Nearly every fish a fish eater likes to eat eats menhaden. Striped bass, northern bluefish, southern redfish and every major predator in between. Whales, too, make a meal of them, which is why along with the bluefin, I saw pods of humpbacks schooling within a few hundred yards of the Rockaways this summer giving a whale watching cruise to people who never had to leave the beach.
So why this sudden turn of events for the bluefin’s favorite food? Quite simply better stewardship and a willingness to stand up to industry. For years menhaden were the target of a single company called Omega Protein based out of Reedville, Virginia. For years Omega was given a Total Allowable Catch that nearly always exceeded what they company could catch. It wasn’t that the company was under fishing. It was quite simply they had fished so hard that there weren’t enough fish to fill its allocation.
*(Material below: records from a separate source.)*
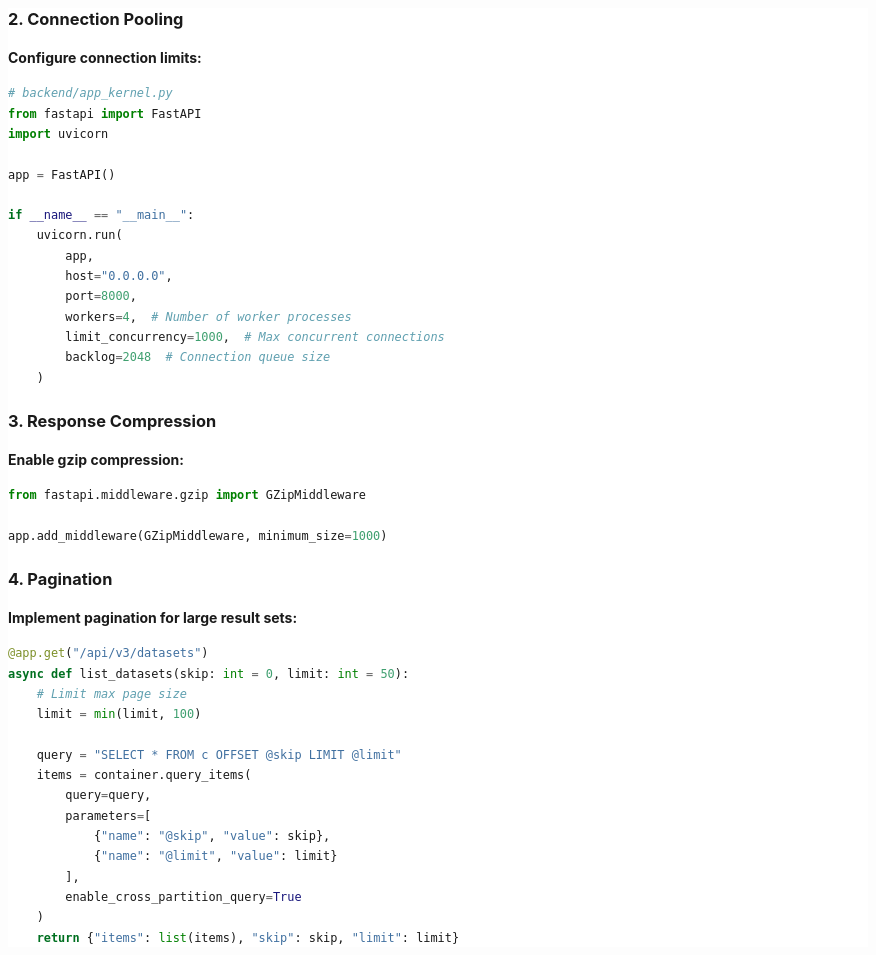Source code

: ### 2. Connection Pooling

**Configure connection limits:**

```python
# backend/app_kernel.py
from fastapi import FastAPI
import uvicorn

app = FastAPI()

if __name__ == "__main__":
    uvicorn.run(
        app,
        host="0.0.0.0",
        port=8000,
        workers=4,  # Number of worker processes
        limit_concurrency=1000,  # Max concurrent connections
        backlog=2048  # Connection queue size
    )
```

### 3. Response Compression

**Enable gzip compression:**

```python
from fastapi.middleware.gzip import GZipMiddleware

app.add_middleware(GZipMiddleware, minimum_size=1000)
```

### 4. Pagination

**Implement pagination for large result sets:**

```python
@app.get("/api/v3/datasets")
async def list_datasets(skip: int = 0, limit: int = 50):
    # Limit max page size
    limit = min(limit, 100)
    
    query = "SELECT * FROM c OFFSET @skip LIMIT @limit"
    items = container.query_items(
        query=query,
        parameters=[
            {"name": "@skip", "value": skip},
            {"name": "@limit", "value": limit}
        ],
        enable_cross_partition_query=True
    )
    return {"items": list(items), "skip": skip, "limit": limit}
```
But thanks to the work of activists and writers, pressure has been gradually exerted on the legislators that allowed this overallocation to persist for so many years. Beginning in the mid 2010s regulators began pushing back on the quota that for years had been assumed to be Omega Protein right. Most recently New York banned large scale purse seining of menhaden from state waters.
So is that the end of the story? Far from it. The “reduction industry” that turns all this wildlife into animal feed and dietary supplements still takes more than 20 million metric tons of fish from the global oceans every year — around a quarter of all fish caught annually. And then there are omega-3 supplements (also largely made from “reduced” little fish that predators desperately need). In spite of large clinical trials that show only modest benefit of taking the supplement, omega-3 capsules still rank among the best-selling supplements on the planet, prompting the development of an Antarctic krill industry at the bottom of the world in what by all rights should be left to the whales, seals and penguins.
Curious about all this? I was. That’s why I wrote a book called The Omega Principle that looked into the reduction industry and all its perils.
We need to keep the pressure up. We need to protect the little fish as much as try to protect the big ones. If a rising tide lifts all boats, so too does a rising population of little fish lift the chances for all the big ones.